- Founders' Newsletter
- Posts
- CAC
CAC
Founders Newsletter | Issue 57
There's growing chatter in the DTC community that A/B testing can drive up your CAC and, because of that, testing is bad.
I'm far from an ads expert, but I do think the conclusion people are drawing is wrong.
And it feels wrong in a way that impacts growth: Even if A/B testing raises your CAC, that tells you almost nothing about whether your testing program is working.
The math makes this clearer than any argument I can make in writing.
Say you're running a test and you send 400,000 visitors to it, backed by $600,000 in ad spend. Because you're splitting traffic evenly, each variant gets 200,000 visitors and $300,000 in spend. The cost to get a visitor to your site is effectively the same for both groups — the ad auction doesn't know which landing page they're heading to.
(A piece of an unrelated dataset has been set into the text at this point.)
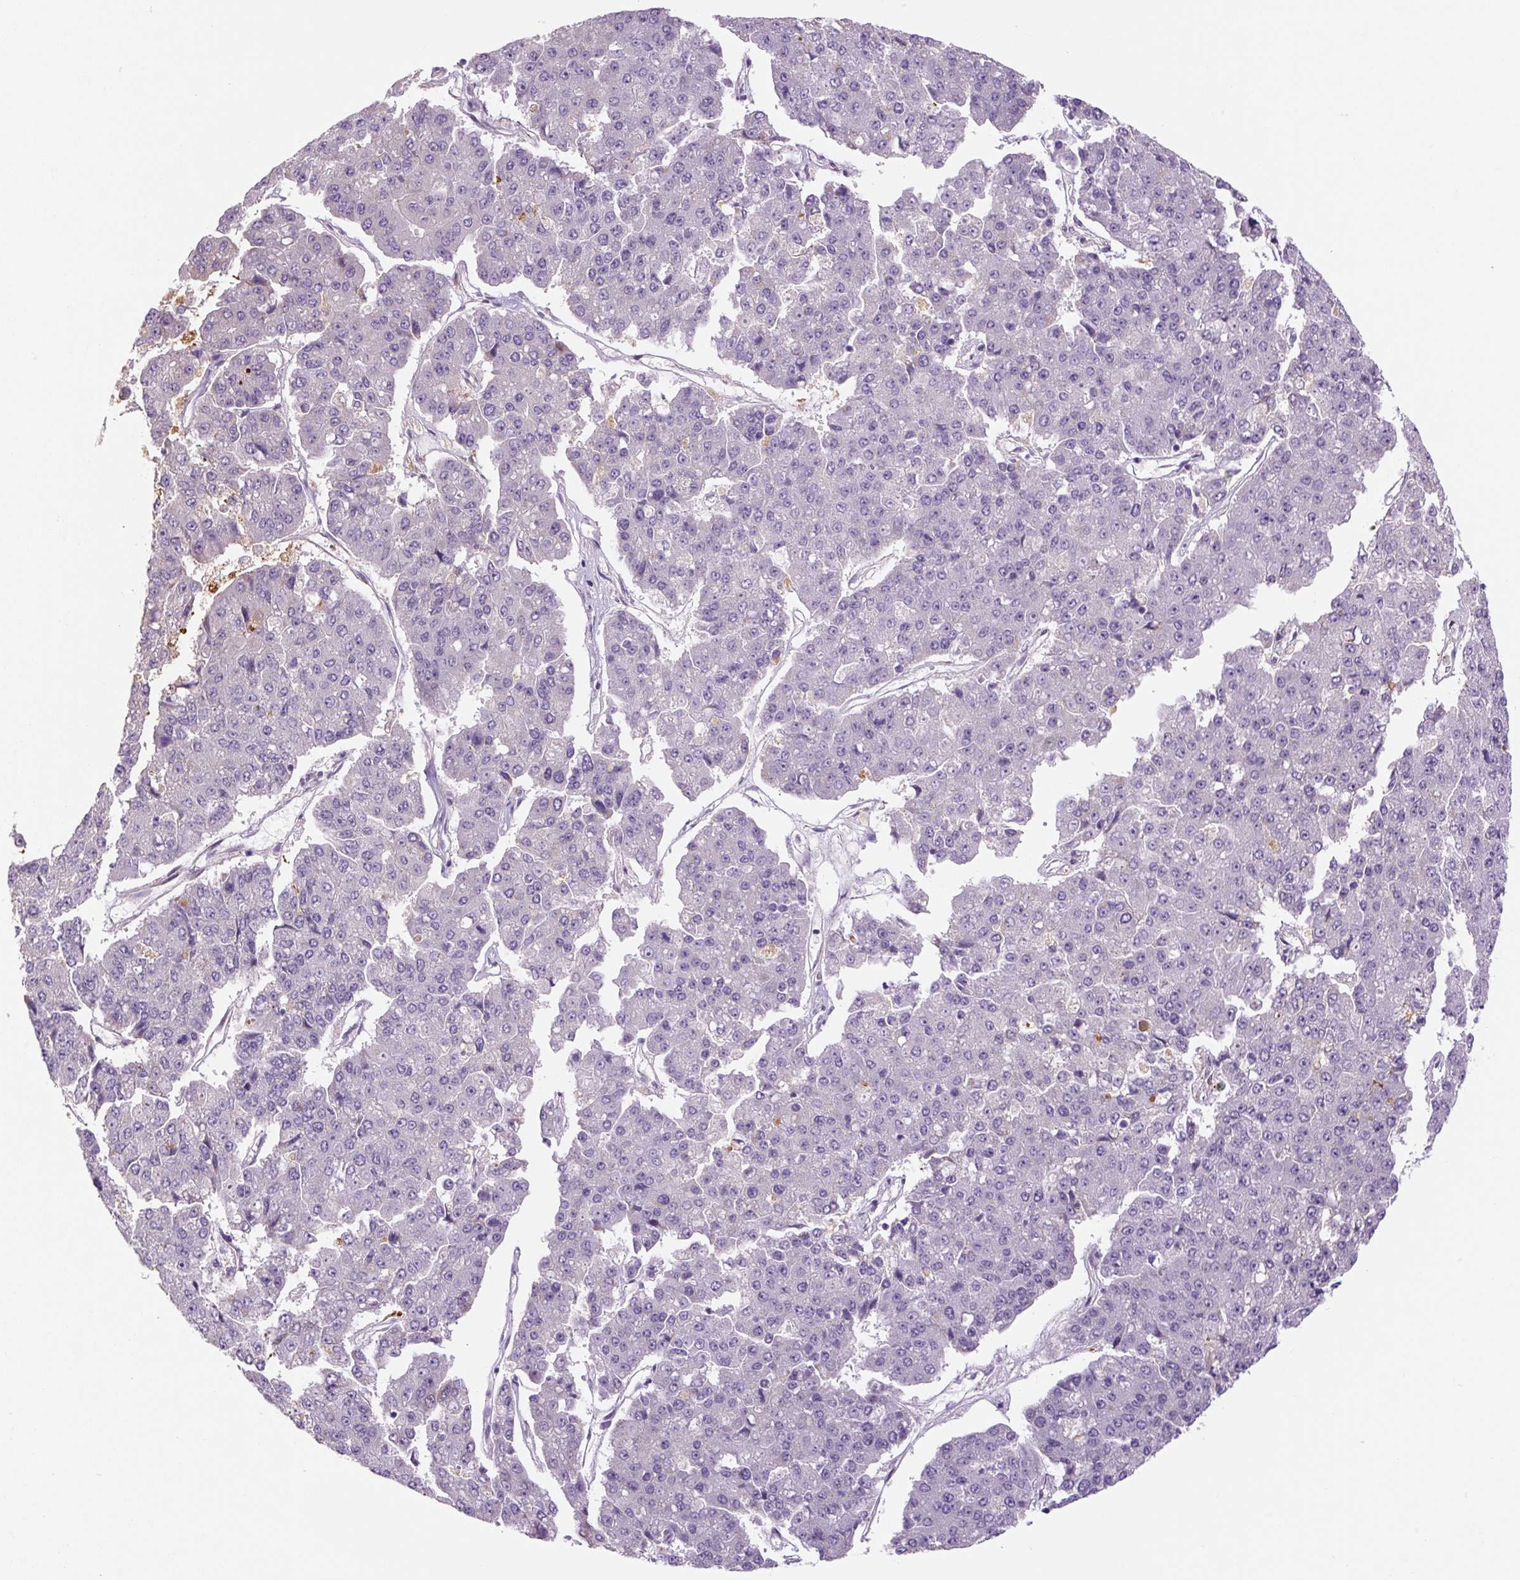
{"staining": {"intensity": "negative", "quantity": "none", "location": "none"}, "tissue": "pancreatic cancer", "cell_type": "Tumor cells", "image_type": "cancer", "snomed": [{"axis": "morphology", "description": "Adenocarcinoma, NOS"}, {"axis": "topography", "description": "Pancreas"}], "caption": "There is no significant staining in tumor cells of adenocarcinoma (pancreatic).", "gene": "FUT10", "patient": {"sex": "male", "age": 50}}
| Control | Variant A | Variant B price ↑ | |
| Test setup | |||
| Total visitors | 400,000 | ||
| Total ad spend | $600,000 | ||
| Per variant | |||
| Traffic split | 50% | 50% | 50% |
| Visitors | 200,000 | 200,000 | 200,000 |
| Ad spend allocated | $300,000 | $300,000 | $300,000 |
| Conversion rate | 2.00% | 2.50% | 1.80% |
| AOV | $100 | $90 | $120 |
| COGS + fulfillment / order | $15.00 | $14.50 | $15.00 |
| Outcomes | |||
| Total orders | 4,000 | 5,000 | 3,600 |
| Total revenue | $400,000 | $450,000 | $432,000 |
| Total gross profit | $340,000 | $377,500 | $378,000 |
| Revenue per visitor | $2.00 | $2.25 | $2.16 |
| Gross profit per visitor | $1.70 | $1.89 | $1.89 |
| The metric everyone watches | |||
| CAC | $75.00 | $60.00 ↓ | $83.33 ↑ |
| The metrics that actually matter | |||
| Total contribution after CAC | $40,000 | $77,500 ↑ | $78,000 ↑ |
| Contribution / order | $10.00 | $15.50 ↑ | $21.67 ↑ |
Variant A converts at a higher rate and generates more total revenue and gross profit on the same ad spend. CAC drops from $75 to $60. This looks like a clean win by every conventional measure.
But now look at variant B. Our AOV is 20% higher than the control (driven by higher prices) and conversion rate drops to 1.8% — fewer people buy. CAC goes up to $83, which is the worst we see in this example.
What actually happened, though, is that gross profit per visitor hit $1.90 and total contribution after CAC hit $78,000, both higher than either alternative. Contribution per order is $21.67, nearly double the control.
So, while your CAC went up, you made more money per customer, more efficiently.
This is the ratio that actually matters: gross profit per dollar of ad spend.
CAC is a downstream abstraction of it, and a misleading one when conversion rate and AOV move in opposite directions, which is exactly what happens when you test prices or high-conviction page redesigns.
If you can make more gross profit per dollar of ad spend, then you can spend more money to acquire more customers.
Dave Rekuc, a long-time customer of Intelligems, illustrated this for me a few years ago. He found an offer that increased gross margin by 5%, and then took that efficiency and allocated it into his advertising budget, allowing him to reach a larger audience and acquire more customers faster. And because he was acquiring more customers faster, those gross profit dollars were growing at a faster rate, meaning his ad budget was growing, too.
He called it a compounding win. This is what testing can deliver.
So, yes, some of your gains may get eaten up by higher CAC, but in many cases plenty of your gains will be left over. And that leftover is now money you have to increase your budget and grow faster.